So our content was on "www.example.com" and pictures were on "media.example.com" but the cookies were for "example.com" so got sent with every image request.
It could work for the smaller boards, though...
Thus the cost is only 160 bytes for the page, which isn't all that much.
Additionally assuming their cache timeouts are non-trivial there are several caches to reduce the delay incurred by this.
Have you investigated the gains to using Cloudflare's Railgun? Seems like it'd be able to save quite a bit of bandwidth on your end.

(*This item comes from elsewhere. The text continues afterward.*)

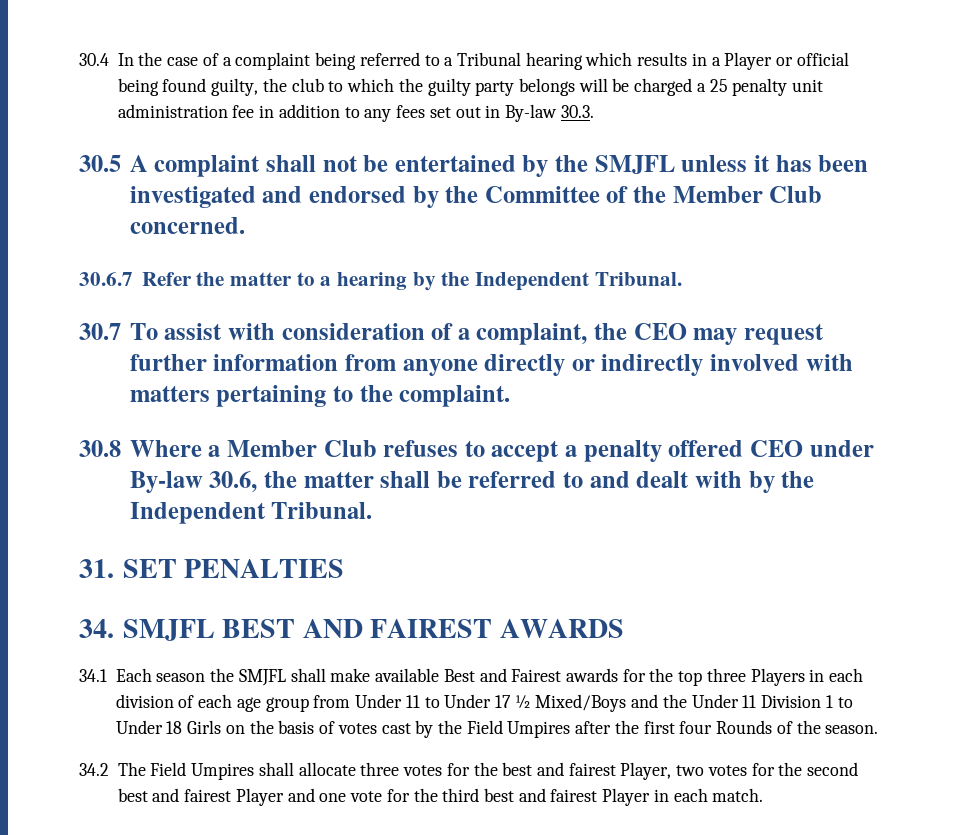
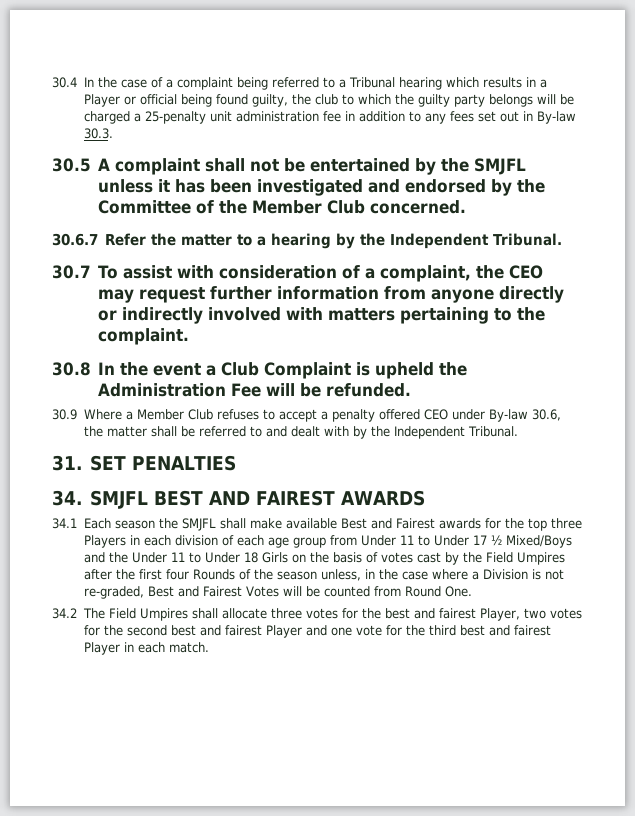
[709,78,788,96] 25 penalty -> [144,111,206,124] 25-penalty
(121, 448) none -> [97,362,467,379] [97,383,411,397] [52,409,77,420] In the event a Club Complaint is upheld the Administration Fee will be refunded. // 30.9
[761,695,833,708] Division 1 -> (185, 557) none
[825,725,879,734] season. -> [276,569,564,581] [83,586,473,599] season unless, in the case where a Division is not re-graded, Best and Fairest Votes will be counted from Round One.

SSL is forced on our domain you post to (sys.4chan.org) with redirects and HSTS, and we set cookies with proper Secure and HTTP-Only flags. Maybe some day we'll force SSL site-wide, but I don't think that's the right decision for now.
I definitely encourage people use the EFF's wonderful HTTPS Everywhere extension though: https://www.eff.org/https-everywhere
I imagined a lot of people would be using mobile and I know that Safari iOS doesn't support SPDY. Does this mean that > 80% of users are browsing on desktops, or is it possible there's a mobile app that's reporting a false user agent?
Or maybe all the iOS users fell victim to waterproof tests...
Having some idea of 4chan user base, I won't be surprized if android is more popular then iPhone.
Also, I don't know if you're using different VIPs for load balancing or lack of SNI support reasons or what not, but if your certificate provides proof of authentication for all your hostnames (probably need to use SubjectAltNames and maybe wildcards too) and the VIPs match, then Chrome & Firefox will send requests for those different hostnames over the same SPDY connection.
The example below isn't the most scientific, but should give you a rough idea.
Test index page with different static URLs:
URLs as 4cdn.org -- 23261 bytes compressed
URLs as 4chan-cdn.org -- 23311 bytes compressed
URLs as 4chan.org (control) -- 23278 bytes compressed